Cryosurgery with liquid nitrogen can be used to treat chromoblastomycosis, especially localized lesions. Several reports have appeared in the literature showing that the method has been used on almost every continent with good results. Combination therapy with cryotherapy and terbinafine has been advocated.[85] Freezing time in one study varied from 30 seconds to 4 minutes, and the number of cycles varied from 1 to more than 40. All localized lesions responded extremely well to treatment, with no relapse for as long as 15 years, a follow-up period unparalleled in the literature.
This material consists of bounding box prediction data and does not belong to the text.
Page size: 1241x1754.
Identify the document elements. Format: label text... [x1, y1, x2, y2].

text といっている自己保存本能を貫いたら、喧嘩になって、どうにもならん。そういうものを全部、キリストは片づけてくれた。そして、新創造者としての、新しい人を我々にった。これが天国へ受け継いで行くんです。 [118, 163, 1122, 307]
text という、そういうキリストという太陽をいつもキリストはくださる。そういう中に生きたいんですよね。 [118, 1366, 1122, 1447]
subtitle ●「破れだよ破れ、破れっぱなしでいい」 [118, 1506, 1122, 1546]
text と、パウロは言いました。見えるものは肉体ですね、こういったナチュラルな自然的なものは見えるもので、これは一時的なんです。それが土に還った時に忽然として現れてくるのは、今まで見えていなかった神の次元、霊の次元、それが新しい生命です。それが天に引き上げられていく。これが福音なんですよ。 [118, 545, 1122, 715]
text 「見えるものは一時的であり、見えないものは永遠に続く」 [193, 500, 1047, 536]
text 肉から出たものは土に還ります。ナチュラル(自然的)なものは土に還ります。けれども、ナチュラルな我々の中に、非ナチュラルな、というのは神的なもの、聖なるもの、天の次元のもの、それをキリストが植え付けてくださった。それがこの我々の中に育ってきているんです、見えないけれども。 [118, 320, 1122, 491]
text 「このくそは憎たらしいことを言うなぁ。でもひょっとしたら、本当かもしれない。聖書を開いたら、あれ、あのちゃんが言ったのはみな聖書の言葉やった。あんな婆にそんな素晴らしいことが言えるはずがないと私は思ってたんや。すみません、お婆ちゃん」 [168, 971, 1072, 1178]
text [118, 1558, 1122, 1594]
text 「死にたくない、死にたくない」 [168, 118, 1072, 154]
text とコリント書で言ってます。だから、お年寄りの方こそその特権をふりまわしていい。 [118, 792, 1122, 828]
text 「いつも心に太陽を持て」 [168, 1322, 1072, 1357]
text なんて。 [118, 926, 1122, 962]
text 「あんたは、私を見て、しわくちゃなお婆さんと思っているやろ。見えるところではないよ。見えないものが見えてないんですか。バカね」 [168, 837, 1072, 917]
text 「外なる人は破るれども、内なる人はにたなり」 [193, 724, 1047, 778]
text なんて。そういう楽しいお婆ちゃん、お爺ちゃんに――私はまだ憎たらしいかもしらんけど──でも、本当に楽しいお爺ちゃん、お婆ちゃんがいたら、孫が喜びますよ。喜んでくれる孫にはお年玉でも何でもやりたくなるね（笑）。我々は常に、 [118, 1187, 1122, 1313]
Three patients with generalized lesions attained clinical and mycologic remission for as long as 26 months, and 3 had significant improvement without cure.[86]
Multiple treatment modalities are often combined, such as long courses of antifungals, surgical excision, and destructive physical therapies, because chromoblastomycosis is one of the most difficult deep mycotic infections to eradicate.[87] Final treatment with surgical excision may be beneficial.[88]
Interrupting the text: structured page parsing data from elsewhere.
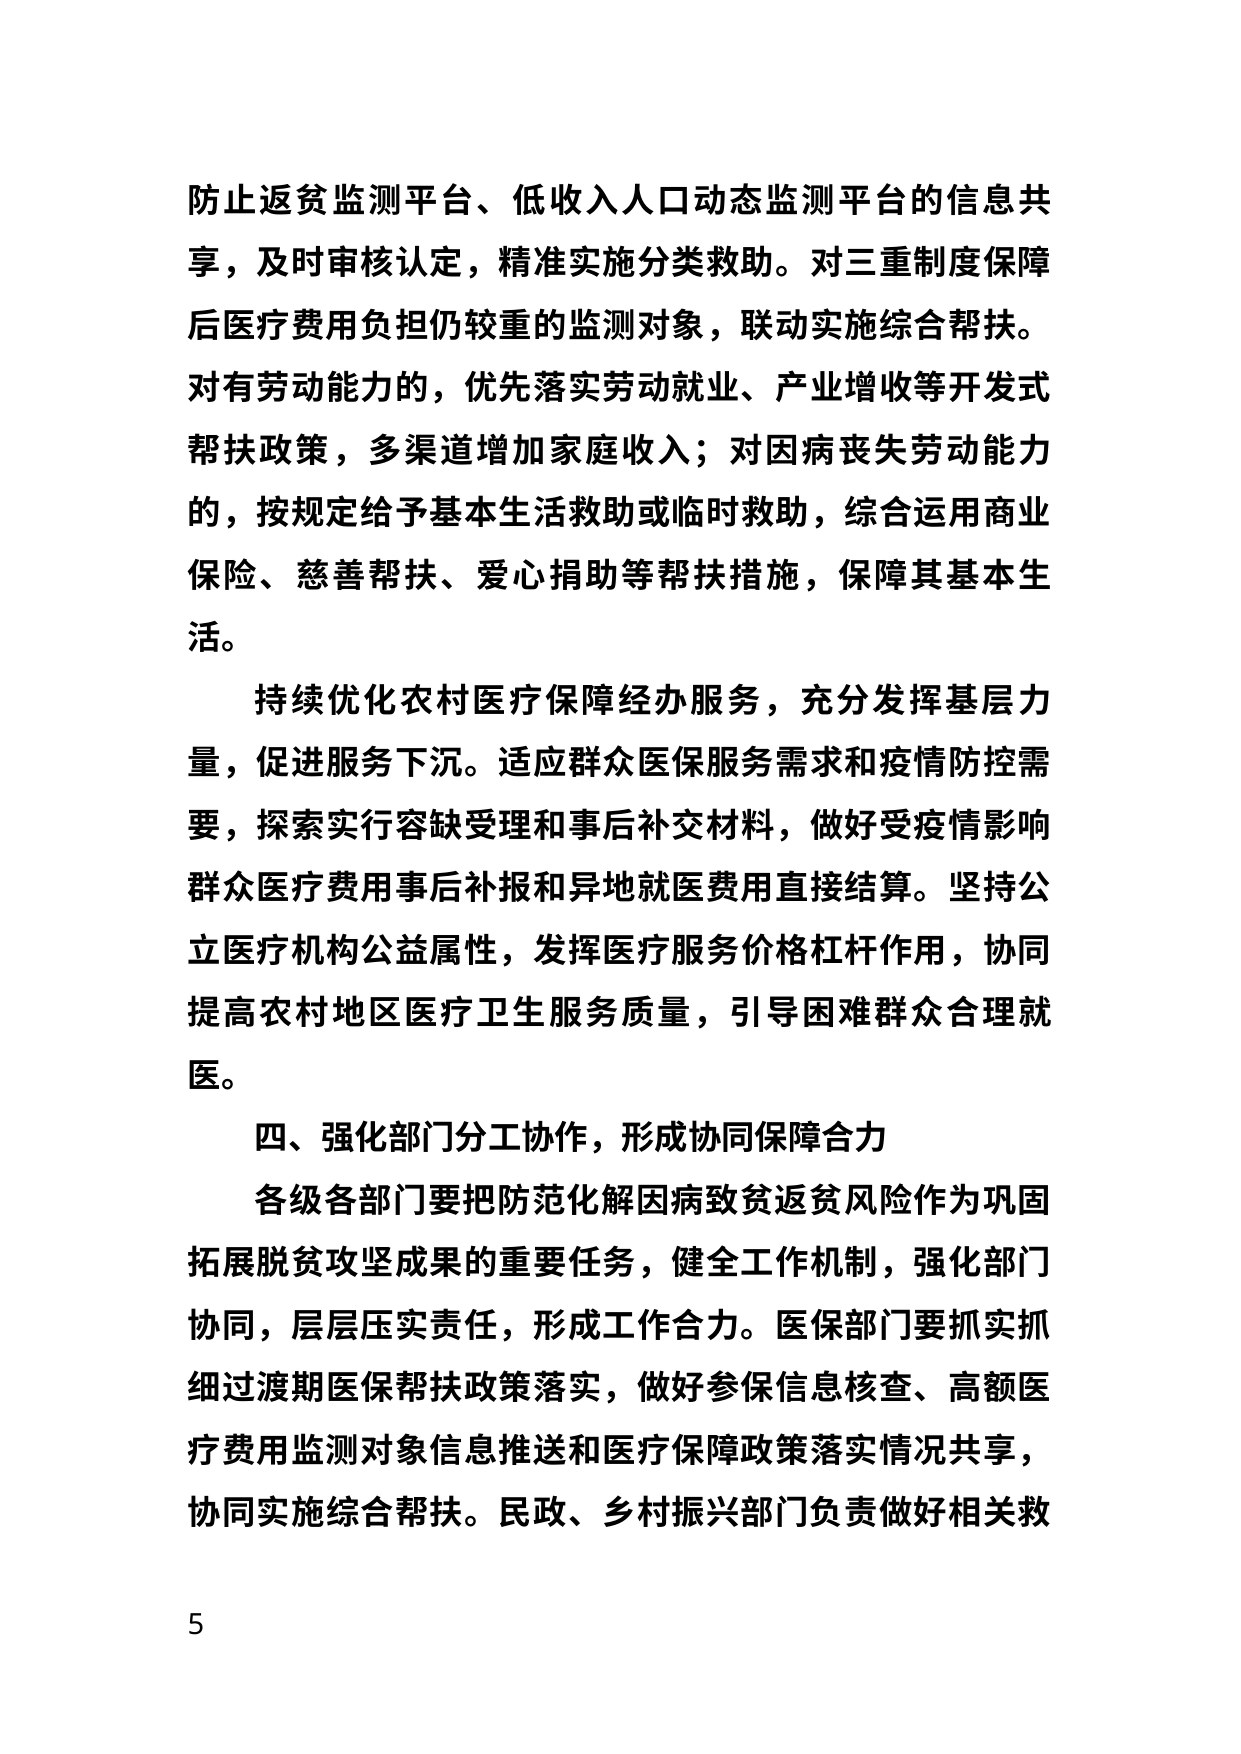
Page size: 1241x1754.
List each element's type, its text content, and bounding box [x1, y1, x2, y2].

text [187, 162, 1053, 662]
text 四、强化部门分工协作，形成协同保障合力 [187, 1099, 1053, 1162]
text 持续优化农村医疗保障经办服务，充分发挥基层力量，促进服务下沉。适应群众医保服务需求和疫情防控需要，探索实行容缺受理和事后补交材料，做好受疫情影响群众医疗费用事后补报和异地就医费用直接结算。坚持公立医疗机构公益属性，发挥医疗服务价格杠杆作用，协同提高农村地区医疗卫生服务质量，引导困难群众合理就医。 [187, 662, 1053, 1099]
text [187, 1162, 1053, 1537]
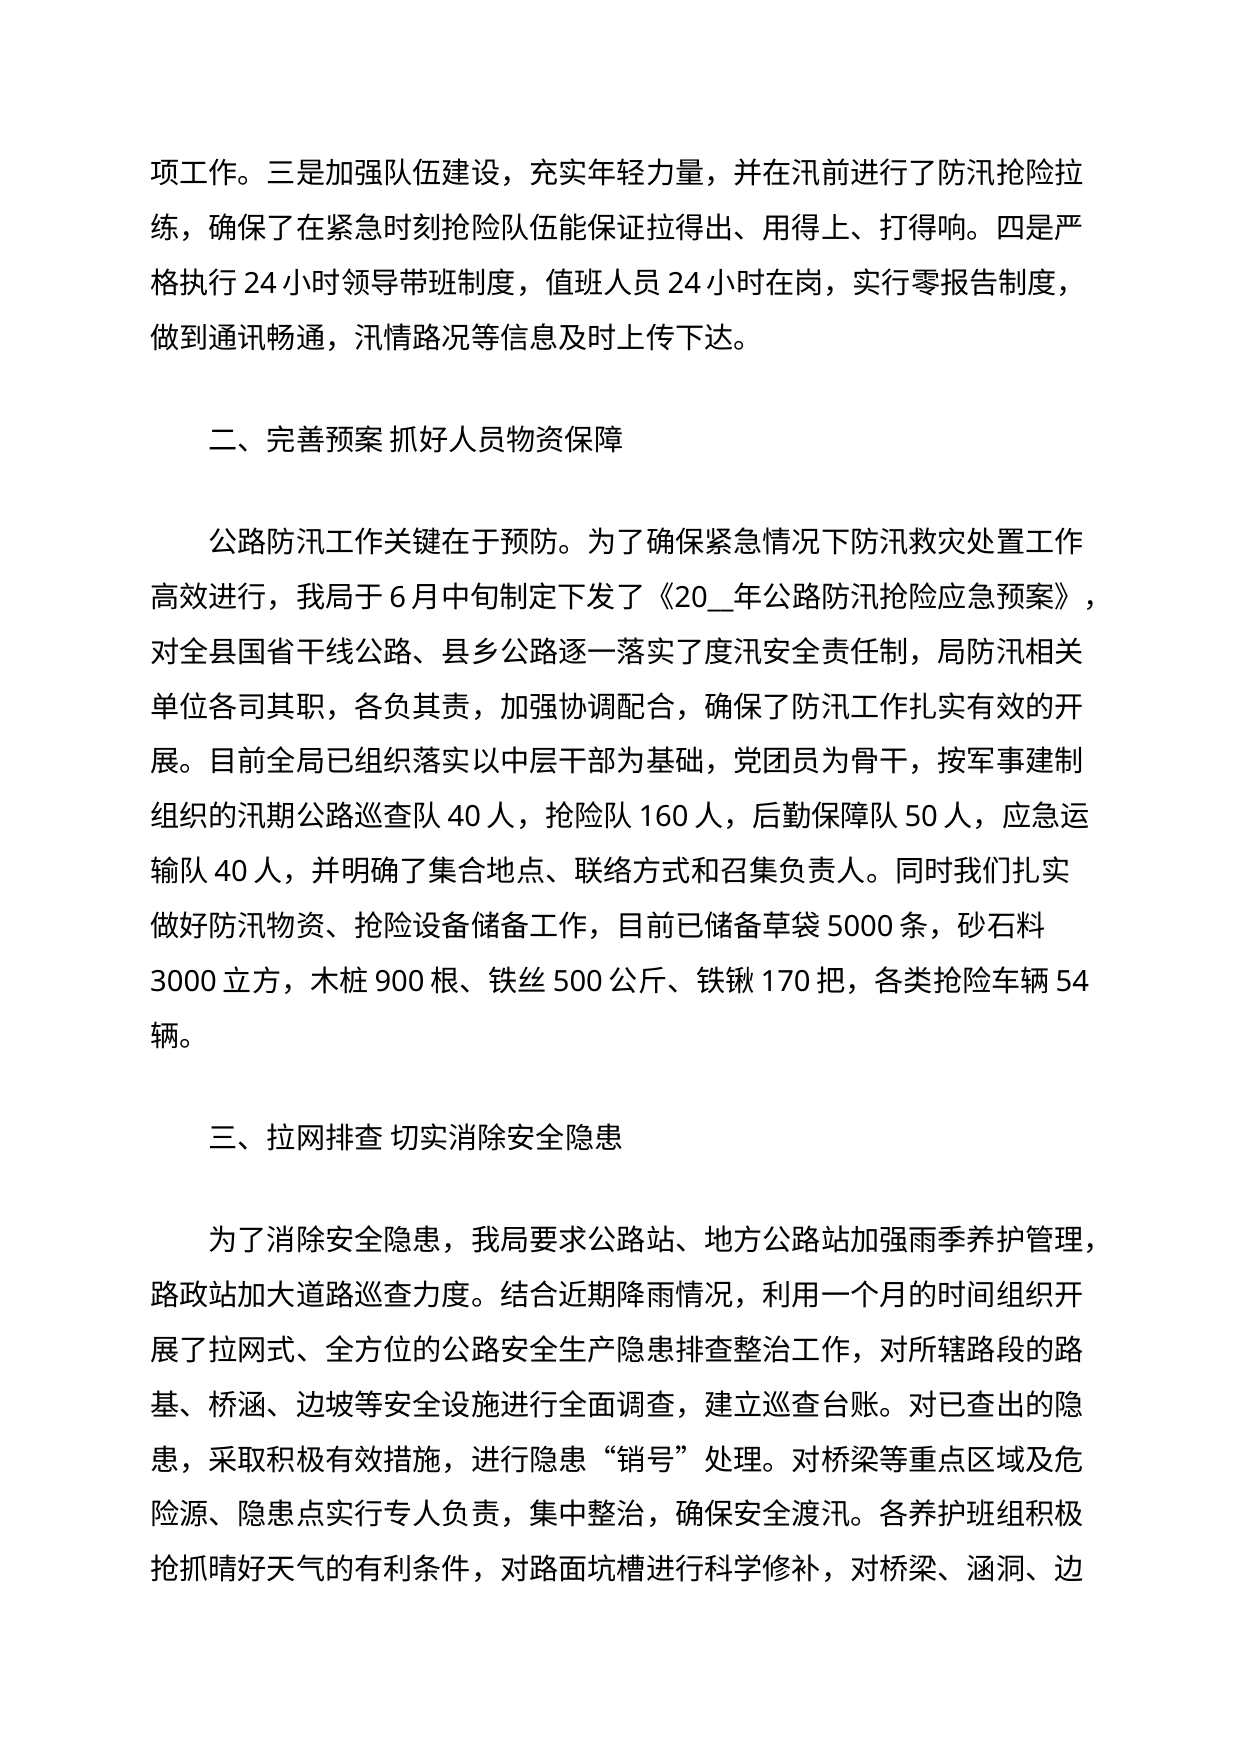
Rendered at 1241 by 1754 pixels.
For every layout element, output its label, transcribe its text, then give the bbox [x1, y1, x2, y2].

text 公路防汛工作关键在于预防。为了确保紧急情况下防汛救灾处置工作高效进行，我局于6月中旬制定下发了《20__年公路防汛抢险应急预案》，对全县国省干线公路、县乡公路逐一落实了度汛安全责任制，局防汛相关单位各司其职，各负其责，加强协调配合，确保了防汛工作扎实有效的开展。目前全局已组织落实以中层干部为基础，党团员为骨干，按军事建制组织的汛期公路巡查队40人，抢险队160人，后勤保障队50人，应急运输队40人，并明确了集合地点、联络方式和召集负责人。同时我们扎实做好防汛物资、抢险设备储备工作，目前已储备草袋5000条，砂石料3000立方，木桩900根、铁丝500公斤、铁锹170把，各类抢险车辆54辆。 [150, 518, 1090, 1055]
text 二、完善预案 抓好人员物资保障 [150, 417, 1090, 459]
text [150, 1216, 1090, 1588]
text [150, 150, 1090, 357]
text 三、拉网排查 切实消除安全隐患 [150, 1115, 1090, 1157]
The goals of pharmacotherapy are to reduce morbidity and to prevent complications.
Clinical Context: Itraconazole has fungistatic activity. It is a synthetic triazole antifungal agent that slows fungal cell growth by inhibiting cytochrome P450–dependent synthesis of ergosterol, a vital component of fungal cell membranes. Results may take several weeks to be noted, and treatment may last several months or years.
Clinical Context: Terbinafine is a member of allylamine family and is believed to be a fungicidal agent. It inhibits ergosterol synthesis via squalene epoxidase, resulting in decreased ergosterol levels and increased concentrations of squalene.
Clinical Context: 5-FC has proven useful when used in association with oral itraconazole. It should not be used as monotherapy.
The mechanism of action usually involves inhibiting pathways (eg, enzymes, substrates, transport) necessary for sterol/cell membrane synthesis or altering the permeability of the cell membrane (polyenes) of the fungal cell.